- **PROBLEM STATEMENT**
Each line of the data below that includes the string "this" must be copied.
RECORDS FOR PROCESSING Block Start
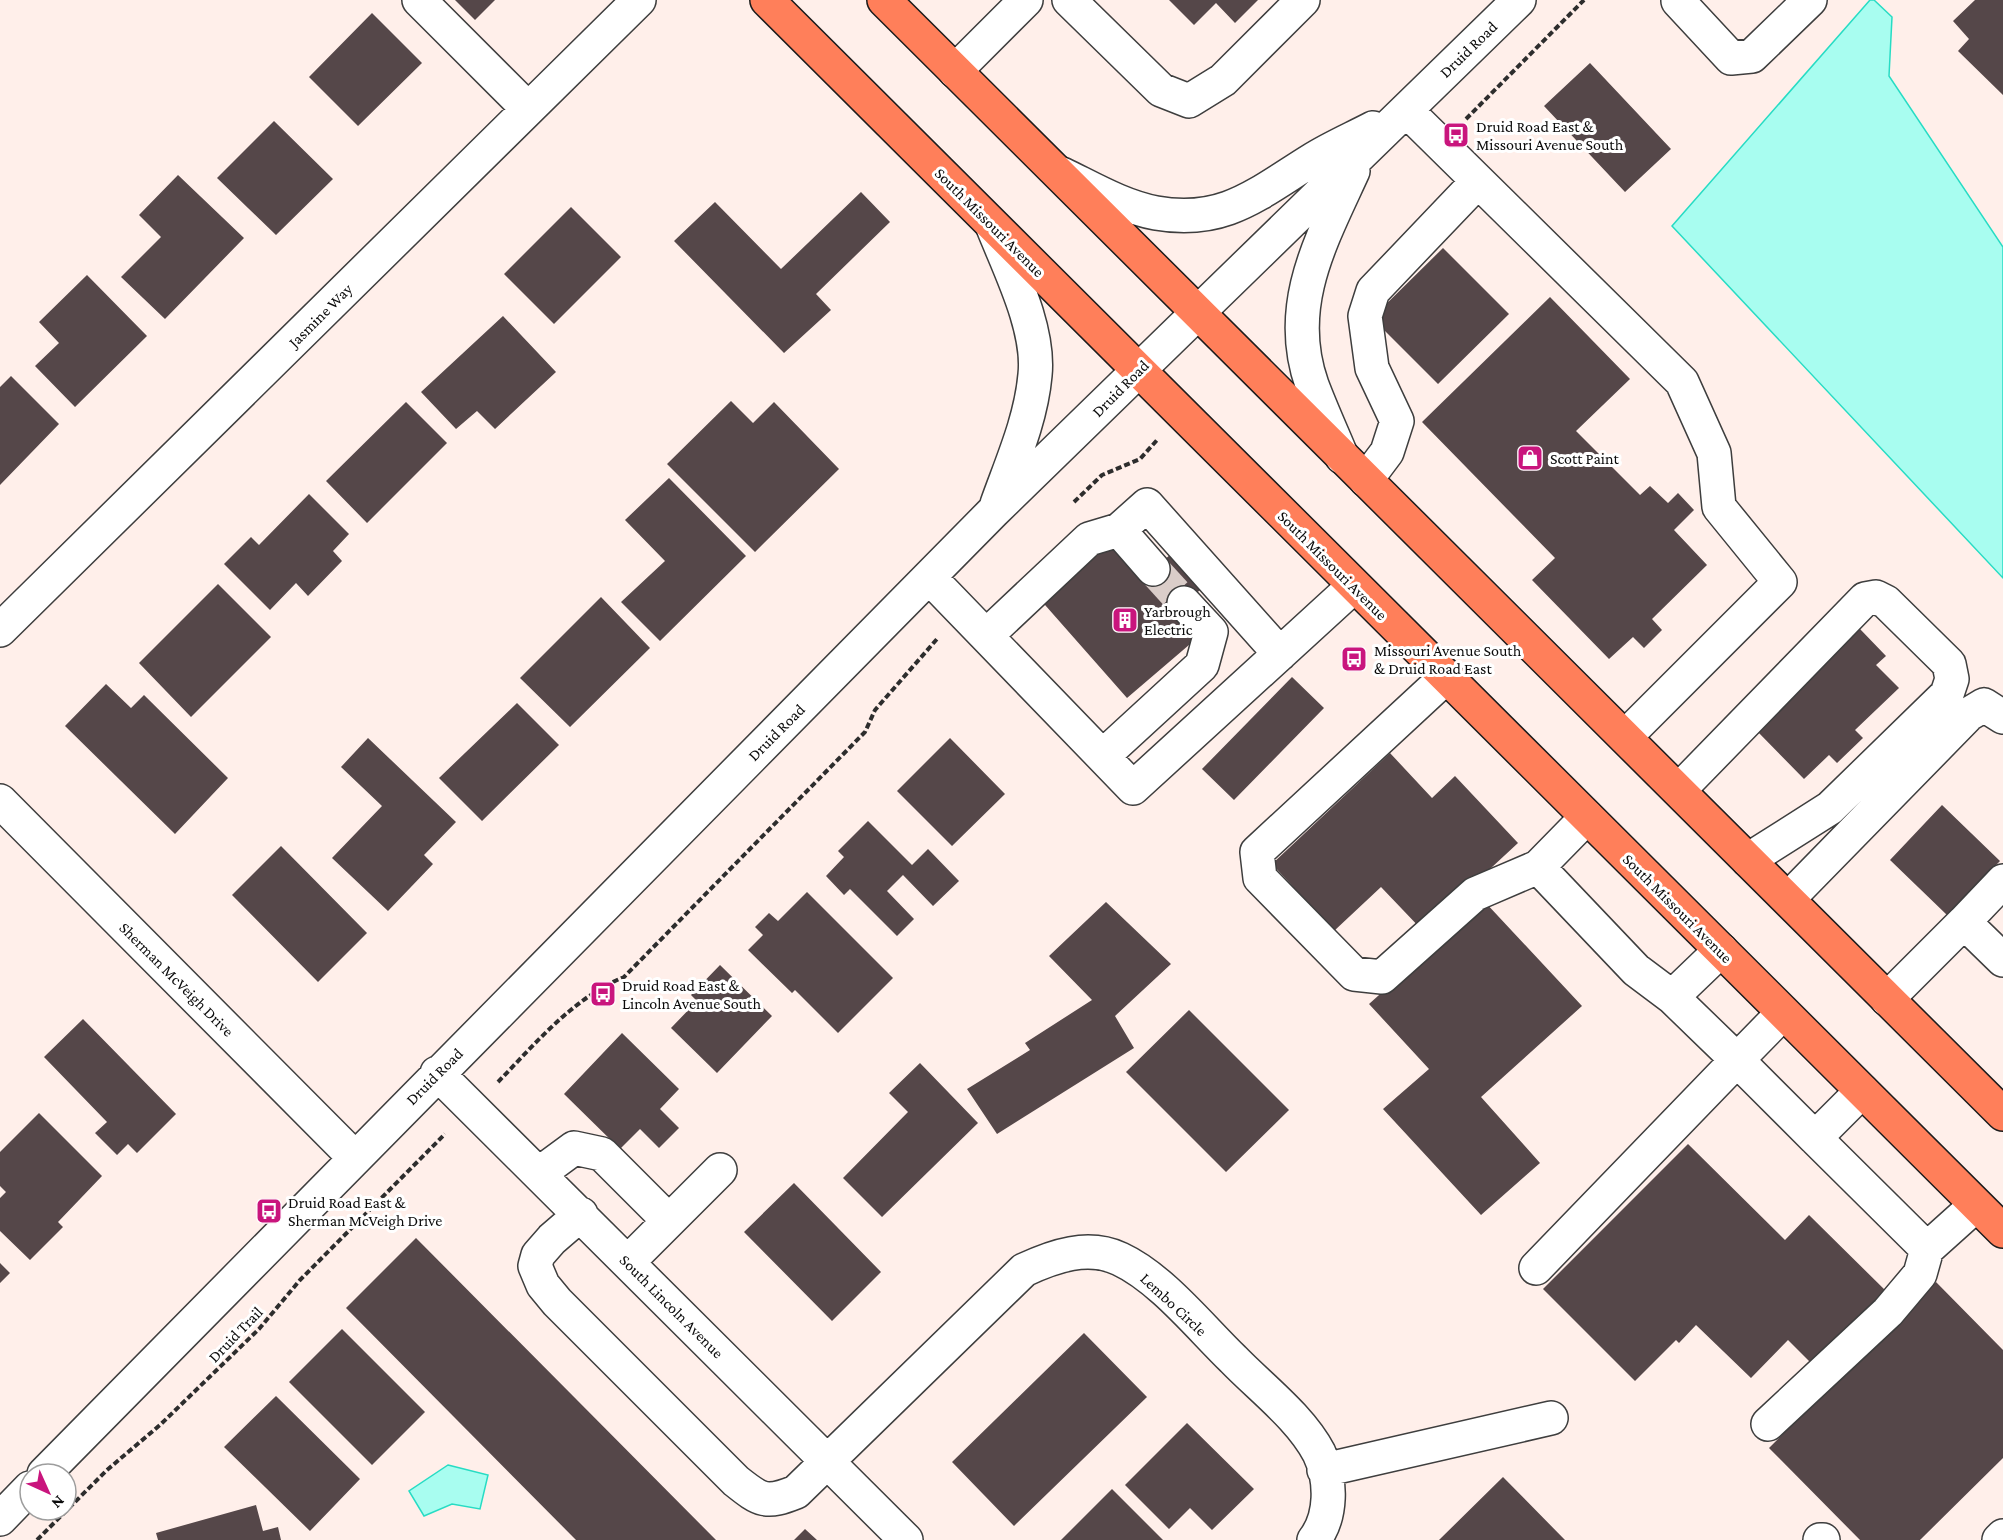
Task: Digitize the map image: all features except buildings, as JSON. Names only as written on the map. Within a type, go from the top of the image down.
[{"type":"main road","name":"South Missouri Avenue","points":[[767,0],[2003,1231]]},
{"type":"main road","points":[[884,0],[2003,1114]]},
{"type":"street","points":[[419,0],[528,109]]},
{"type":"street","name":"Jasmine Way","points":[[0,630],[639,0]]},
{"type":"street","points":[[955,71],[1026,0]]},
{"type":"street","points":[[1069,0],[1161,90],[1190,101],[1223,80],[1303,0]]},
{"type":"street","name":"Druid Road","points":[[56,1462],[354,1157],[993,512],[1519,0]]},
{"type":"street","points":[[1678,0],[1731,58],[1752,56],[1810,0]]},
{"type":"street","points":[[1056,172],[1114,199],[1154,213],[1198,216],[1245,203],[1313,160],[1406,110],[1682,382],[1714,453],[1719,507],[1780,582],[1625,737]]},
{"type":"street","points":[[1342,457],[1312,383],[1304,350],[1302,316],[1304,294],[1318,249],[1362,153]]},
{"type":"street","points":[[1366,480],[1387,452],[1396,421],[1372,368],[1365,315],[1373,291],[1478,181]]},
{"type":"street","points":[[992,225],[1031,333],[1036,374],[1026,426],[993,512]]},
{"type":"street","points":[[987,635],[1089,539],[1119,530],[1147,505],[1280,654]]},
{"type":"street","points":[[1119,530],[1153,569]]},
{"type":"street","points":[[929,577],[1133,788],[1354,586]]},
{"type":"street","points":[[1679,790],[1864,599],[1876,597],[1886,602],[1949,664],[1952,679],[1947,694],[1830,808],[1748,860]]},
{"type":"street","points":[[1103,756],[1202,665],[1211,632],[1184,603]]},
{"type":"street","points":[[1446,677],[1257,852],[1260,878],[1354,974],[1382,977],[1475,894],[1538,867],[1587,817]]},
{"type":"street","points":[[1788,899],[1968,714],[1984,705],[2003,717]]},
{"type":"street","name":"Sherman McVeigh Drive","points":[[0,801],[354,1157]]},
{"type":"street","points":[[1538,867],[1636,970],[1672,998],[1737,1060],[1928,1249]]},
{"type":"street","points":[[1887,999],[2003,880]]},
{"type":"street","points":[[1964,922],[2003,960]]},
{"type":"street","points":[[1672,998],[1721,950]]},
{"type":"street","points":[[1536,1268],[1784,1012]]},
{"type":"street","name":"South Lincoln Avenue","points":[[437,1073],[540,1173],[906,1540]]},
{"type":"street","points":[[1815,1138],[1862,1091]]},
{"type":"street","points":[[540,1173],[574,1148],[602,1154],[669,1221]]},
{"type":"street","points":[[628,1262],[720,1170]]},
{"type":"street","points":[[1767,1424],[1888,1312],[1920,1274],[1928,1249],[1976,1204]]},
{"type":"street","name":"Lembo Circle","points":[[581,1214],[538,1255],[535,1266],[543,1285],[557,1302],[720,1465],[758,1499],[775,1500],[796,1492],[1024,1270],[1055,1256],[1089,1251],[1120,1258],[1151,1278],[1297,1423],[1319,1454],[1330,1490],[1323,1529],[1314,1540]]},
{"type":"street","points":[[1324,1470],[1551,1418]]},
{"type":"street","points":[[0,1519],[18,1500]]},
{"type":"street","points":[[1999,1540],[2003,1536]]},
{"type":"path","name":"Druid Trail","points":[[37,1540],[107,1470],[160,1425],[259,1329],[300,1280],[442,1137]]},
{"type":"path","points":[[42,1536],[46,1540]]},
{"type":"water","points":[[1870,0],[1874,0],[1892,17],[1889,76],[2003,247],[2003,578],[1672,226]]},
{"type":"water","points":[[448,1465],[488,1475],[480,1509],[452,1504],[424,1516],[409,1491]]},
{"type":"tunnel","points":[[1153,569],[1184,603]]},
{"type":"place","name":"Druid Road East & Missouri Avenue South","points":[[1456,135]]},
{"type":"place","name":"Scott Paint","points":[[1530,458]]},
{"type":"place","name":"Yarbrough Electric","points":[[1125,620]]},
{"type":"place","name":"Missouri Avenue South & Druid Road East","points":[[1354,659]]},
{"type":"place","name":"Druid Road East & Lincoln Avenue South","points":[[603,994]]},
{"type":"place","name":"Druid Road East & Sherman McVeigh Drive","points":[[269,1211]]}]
RECORDS FOR PROCESSING Block End
RECORDS FOR PROCESSING Block Start
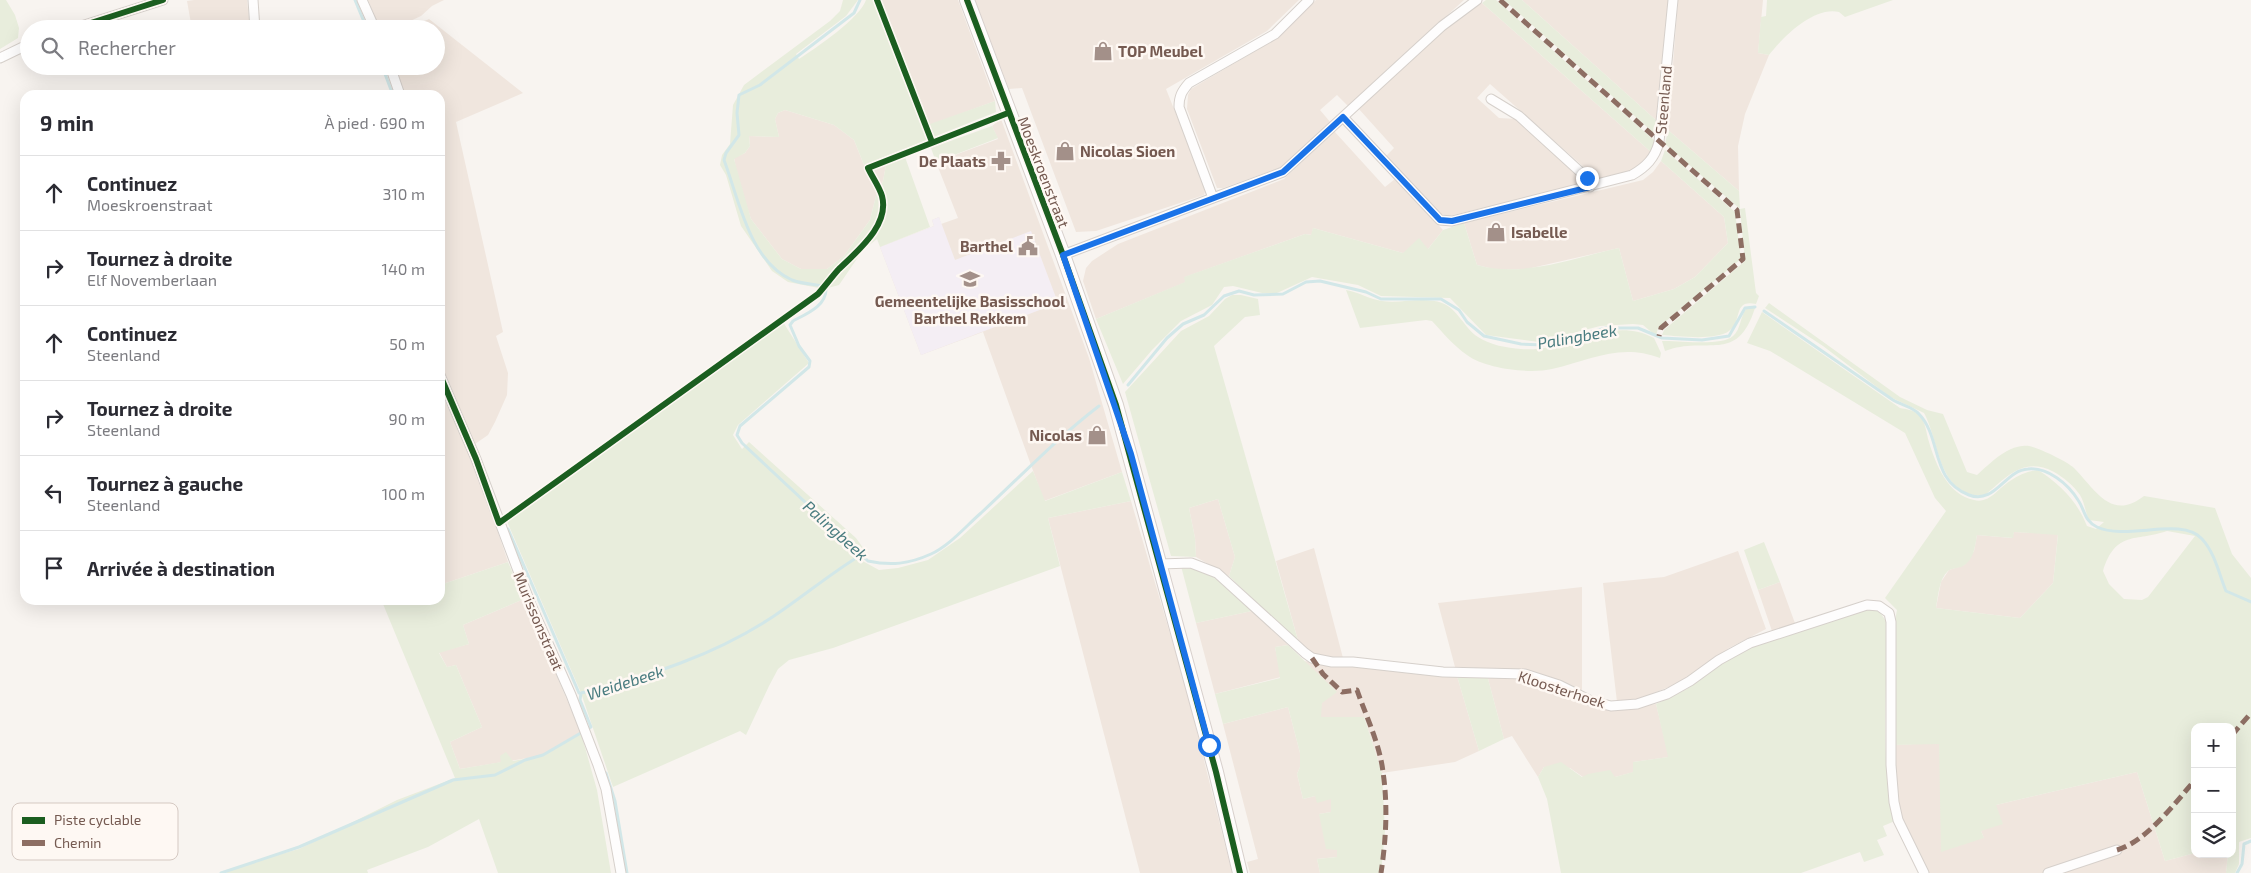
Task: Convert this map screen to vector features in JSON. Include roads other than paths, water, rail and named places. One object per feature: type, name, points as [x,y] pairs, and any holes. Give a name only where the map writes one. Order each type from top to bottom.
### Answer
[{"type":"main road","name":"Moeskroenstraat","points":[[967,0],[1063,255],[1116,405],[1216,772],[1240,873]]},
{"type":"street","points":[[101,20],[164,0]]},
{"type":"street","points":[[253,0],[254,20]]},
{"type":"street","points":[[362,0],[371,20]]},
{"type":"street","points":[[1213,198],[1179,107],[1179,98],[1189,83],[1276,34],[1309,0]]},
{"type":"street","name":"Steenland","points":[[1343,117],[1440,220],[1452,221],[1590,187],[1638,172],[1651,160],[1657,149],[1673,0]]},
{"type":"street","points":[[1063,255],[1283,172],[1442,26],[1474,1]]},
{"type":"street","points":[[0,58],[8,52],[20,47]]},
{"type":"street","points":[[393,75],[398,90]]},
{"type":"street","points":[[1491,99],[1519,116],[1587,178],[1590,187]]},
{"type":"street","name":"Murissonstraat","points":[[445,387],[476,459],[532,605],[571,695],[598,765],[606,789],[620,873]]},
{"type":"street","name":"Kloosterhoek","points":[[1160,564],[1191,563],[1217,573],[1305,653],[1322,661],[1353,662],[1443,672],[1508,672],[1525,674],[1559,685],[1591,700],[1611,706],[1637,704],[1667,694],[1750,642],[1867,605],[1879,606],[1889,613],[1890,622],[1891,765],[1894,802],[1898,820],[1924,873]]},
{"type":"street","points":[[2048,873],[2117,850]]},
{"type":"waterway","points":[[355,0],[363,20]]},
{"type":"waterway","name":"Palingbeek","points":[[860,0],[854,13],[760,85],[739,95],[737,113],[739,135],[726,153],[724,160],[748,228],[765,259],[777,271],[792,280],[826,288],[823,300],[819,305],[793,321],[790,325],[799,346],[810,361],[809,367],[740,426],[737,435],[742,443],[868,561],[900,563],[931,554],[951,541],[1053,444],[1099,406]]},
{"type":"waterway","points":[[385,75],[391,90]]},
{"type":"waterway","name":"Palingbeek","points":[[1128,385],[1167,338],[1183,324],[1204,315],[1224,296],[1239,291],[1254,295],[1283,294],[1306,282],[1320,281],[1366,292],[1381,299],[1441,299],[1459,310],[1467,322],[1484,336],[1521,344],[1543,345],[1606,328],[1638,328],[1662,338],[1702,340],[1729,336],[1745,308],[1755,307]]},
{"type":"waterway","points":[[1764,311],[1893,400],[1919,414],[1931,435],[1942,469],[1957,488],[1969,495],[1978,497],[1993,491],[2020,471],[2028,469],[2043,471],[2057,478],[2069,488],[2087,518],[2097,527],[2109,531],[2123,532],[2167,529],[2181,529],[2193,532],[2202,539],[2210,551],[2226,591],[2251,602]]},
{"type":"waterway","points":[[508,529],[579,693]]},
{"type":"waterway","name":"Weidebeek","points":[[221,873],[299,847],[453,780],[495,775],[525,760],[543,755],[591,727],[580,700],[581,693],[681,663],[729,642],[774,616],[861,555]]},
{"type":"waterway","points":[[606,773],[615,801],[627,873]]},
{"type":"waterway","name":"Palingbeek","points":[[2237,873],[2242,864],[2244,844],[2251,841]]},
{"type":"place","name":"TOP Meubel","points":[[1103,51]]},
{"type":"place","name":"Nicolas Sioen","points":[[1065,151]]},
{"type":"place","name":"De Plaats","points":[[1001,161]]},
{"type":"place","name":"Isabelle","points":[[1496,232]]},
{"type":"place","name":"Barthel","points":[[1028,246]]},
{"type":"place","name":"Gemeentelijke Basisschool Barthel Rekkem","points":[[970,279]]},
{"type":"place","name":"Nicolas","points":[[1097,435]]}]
RECORDS FOR PROCESSING Block End
RECORDS FOR PROCESSING Block Start
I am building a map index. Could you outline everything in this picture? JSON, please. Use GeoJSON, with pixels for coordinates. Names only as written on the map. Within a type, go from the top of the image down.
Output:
RECORDS FOR PROCESSING Block End
- **REPLY TO THE EXERCISE**
Task: Convert this map screen to vector features in JSON. Include roads other than paths, water, rail and named places. One object per feature: type, name, points as [x,y] pairs, and any holes. Give a name only where the map writes one. Order each type from top to bottom.
I am building a map index. Could you outline everything in this picture? JSON, please. Use GeoJSON, with pixels for coordinates. Names only as written on the map. Within a type, go from the top of the image down.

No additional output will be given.